Poster Session I: COMPUTATIONAL PHYSICS (DCOMP)
Path Integral Monte Carlo Simulations of Flexible Water Clusters with Normal-Mode Sampling
Poster 477In this work, we present a novel importance sampling scheme for path integral Monte Carlo simulations of water clusters that emphasize the inclusion of vibrational degrees of freedom. This approach takes advantage of the vibrational normal modes that naturally occur in clusters of water molecules. We can perform efficient Monte Carlo sampling by proposing new configurations according to the harmonic oscillator density matrices associated with these normal modes. We show that using normal-mode sampling generates decorrelated samples much faster than traditional Monte Carlo sampling methods such as the Metropolis-Hastings algorithm. Therefore, this allows us to accurately compute expectation values using fewer Monte Carlo iterations.
This normal-mode sampling technique is applied to path integral Monte Carlo simulations of the water monomer, water dimer, and several equilibrium geometries of the water hexamer.

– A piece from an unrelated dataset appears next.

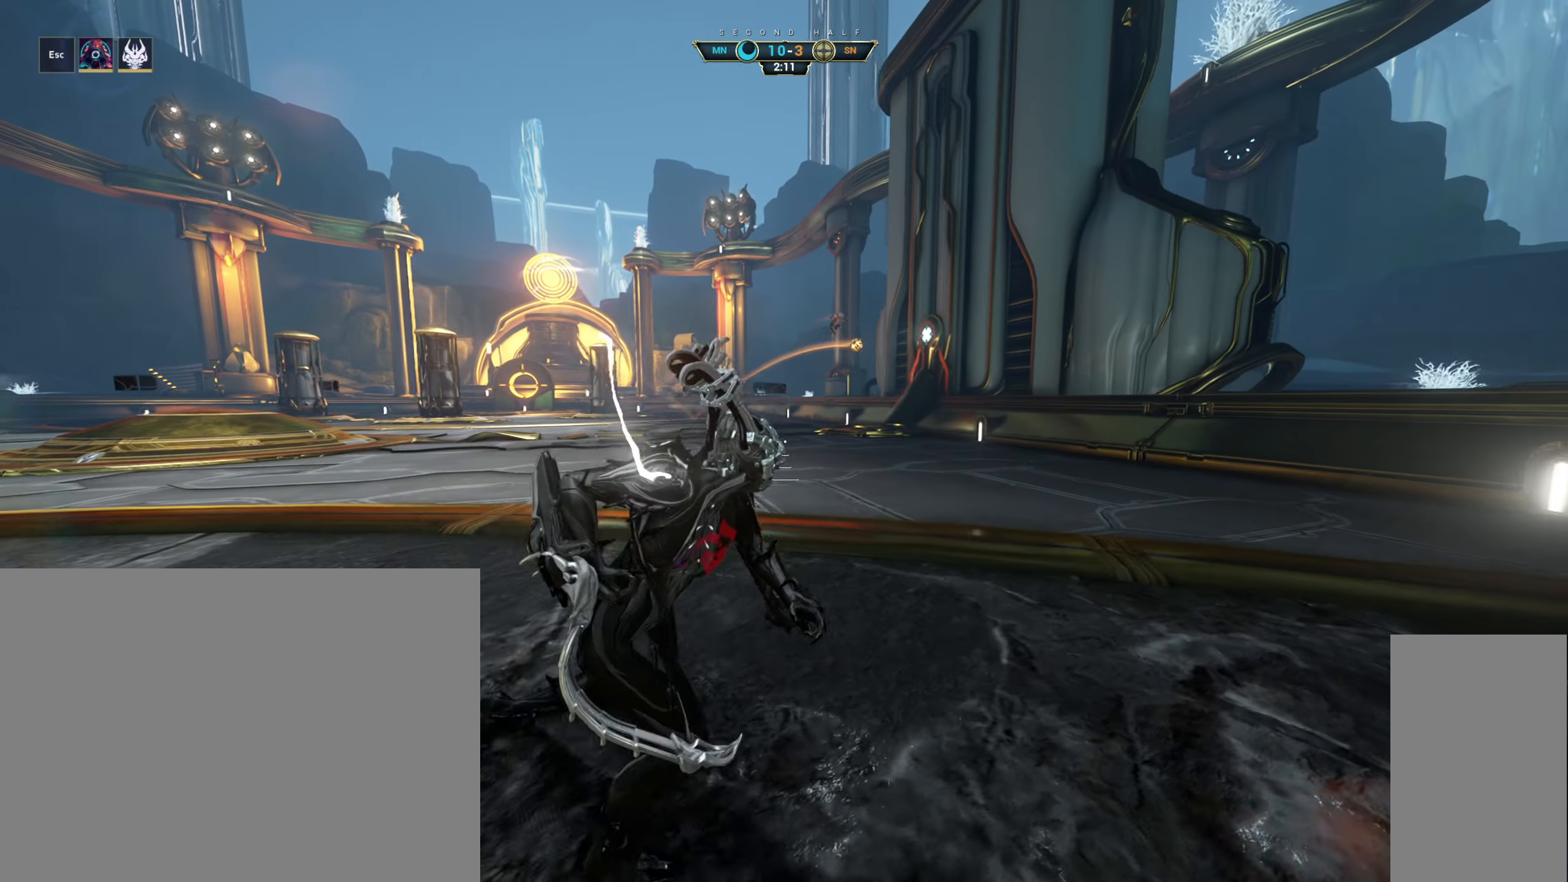
{"keys": ["a", "s"], "mouse": [], "events": [[216, "space", "down"], [300, "space", "up"], [350, "s", "down"], [416, "a", "down"]]}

For each of these water clusters, we calculate energetic and structural properties, such as ground state energies, binding energies, positional distribution functions, and pair correlation functions. We then validate our methodology by showing that our results are in excellent agreement with experimental data and existing results from path integral molecular dynamics and diffusion Monte Carlo simulations. Future work will extend this methodology to simulate larger water clusters, as well as lattices of confined molecules with dipole-dipole interactions.